One morning when I came in, the staff approached the family and said they recommended putting her back in the hospital; her oxygen levels weren’t good and she had symptoms of congestive heart failure. I said “She won’t go”. Mama confirmed that. “Well, in that case, can we at least inject her with Lasix, to reduce her water retention?”

I asked, “Umm, she should already be on it, as an oral medication. Has she been getting her ‘HCTZ’ pills?”

Nope. Lost in the shuffle somehow. Yeesh.

My sister didn’t care for this facility either and found a rehab facility that looked to be more professionally run and had her transferred there, with her consent (since, as I said, she didn’t like the first place).

Hours later they bundled her off to the hospital and stuck more tubes down her throat. By now I was back in NY. My Dad says she was crying, very unhappy with the situation. She apparently indicated to social services that she wanted to go home to die. There was a delay getting things ready on the home front but the family supported her decision and she was in the living room in a hospital bed, at home.

She ate well and seemed to be in good spirits and interacted with people. I spoke with her on the phone briefly.

Next day, apparently, she began to withdraw. Didn’t want to eat, and … the way my Dad put it was that talking to her was like calling an office and getting the answering machine. She’d answer questions put to her but wasn’t really tuning in. Then when they were turning her to change the sheets she just…quit. No breath, no heartbeat.

It’s all been shockingly fast. This time last month she was cooking supper, swimming laps in the pool, answering emails on the computer, singing in the church choir.

Neither she nor my Dad ever wanted a long drawn-out convalescence spiraling down through increasing indignities before death. She said her time had come and that she wanted to die at home, and she did. I hope when my time comes I approach it with similar dignity.

I’m glad I had a chance to say goodbye and talk with her as we did.

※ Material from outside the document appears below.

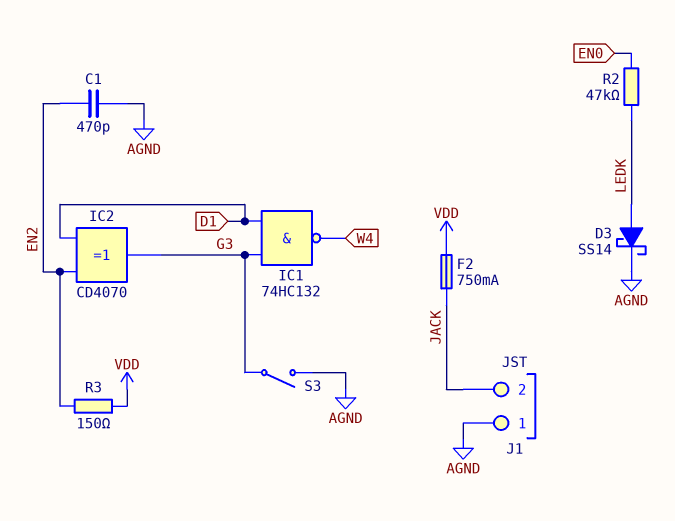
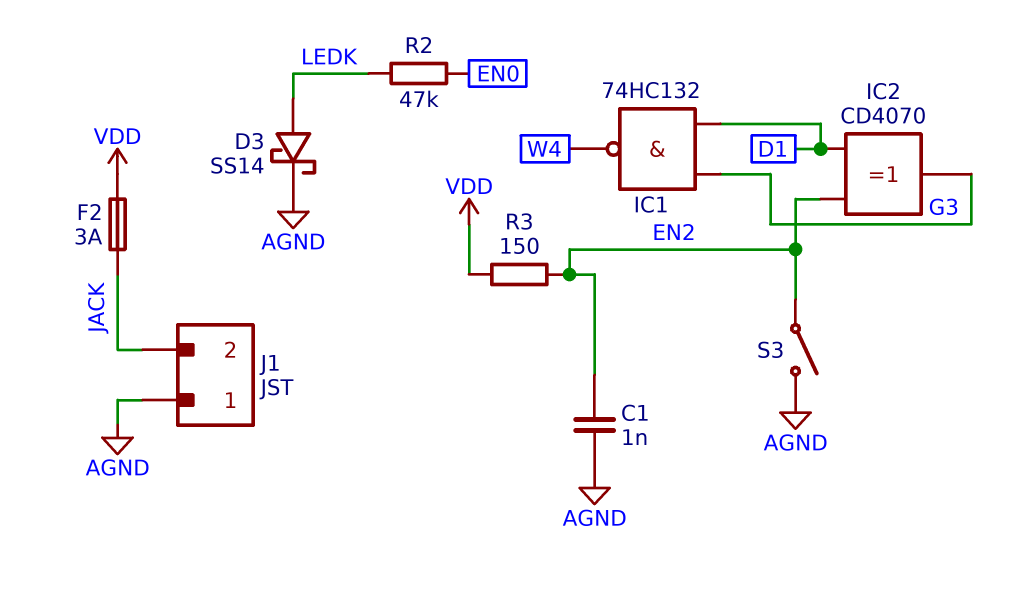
C1: 470pF (AGND, EN2) -> 1nF (AGND, EN2)
F2: 750mA (JACK, VDD) -> 3A (JACK, VDD)
S3: switch (AGND, G3) -> switch (AGND, EN2)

When I was 8, she had become concerned about racial inequality and in particular how black children in the south didn’t get to start off from the same equal beginning point in school. She got involved in Head Start and then a couple years later switched to being a full-time elementary school teacher, always teaching in the schools in Valdosta GA that were designated “underprivileged”. Some of her students had never actually seen a white person at close range. She taught at Central Elementary and then at West Gordon, and regularly conspired with an administrator, Mr. Virgil Beck, to try to secure an equitable portion of the town’s educational funds for their schools. She didn’t talk much about social politics, just enough to inform us of why she wanted to do this. Picket signs weren’t her kind of thing. She just did what she believed in.

(She also became the first woman in the Methodist Church to show up for a church function in a pantsuit, in 1966 or thereabouts. She later overheard some other women chatting: “If Missus Hunter can do it, I’m going to do it too”)

When I was in high school she went back to take adult education classes in differential equations and calculus and qualified to work at Los Alamos National Labs in the “CMB” division, doing spectroscopic analysis of nonmetallic (hence “ceramic”) materials. She was the first woman in her work group and there were some guys who didn’t want any women in there and were nasty and belligerent about it. She outlasted them and integrated the place, blazing a trail in her nonchalant quiet way.

She made a loving home and made me and my sister feel deeply cared for. It meant a lot in later years when the world beyond the walls of our home was not a very welcoming place for me.

When I was in my mid-30s and early 40s I enjoyed telling my friends that my 50-something Mom had taken up scuba diving and was out in the Caribbean exploring coral reefs and such.

She taught me how to cook her recipes. (I also inherited her kitchen mannerisms, dashing around and telling everyone to get out from underfoot, get out of my kitchen, don’t be in my way. My partner refers to it as “dervishing”). She taught me the beginnings of how to play the piano, and to sing.

1935-2018

Oh Ahunter, I am so, so very sorry. Please accept my condolences to you and your family.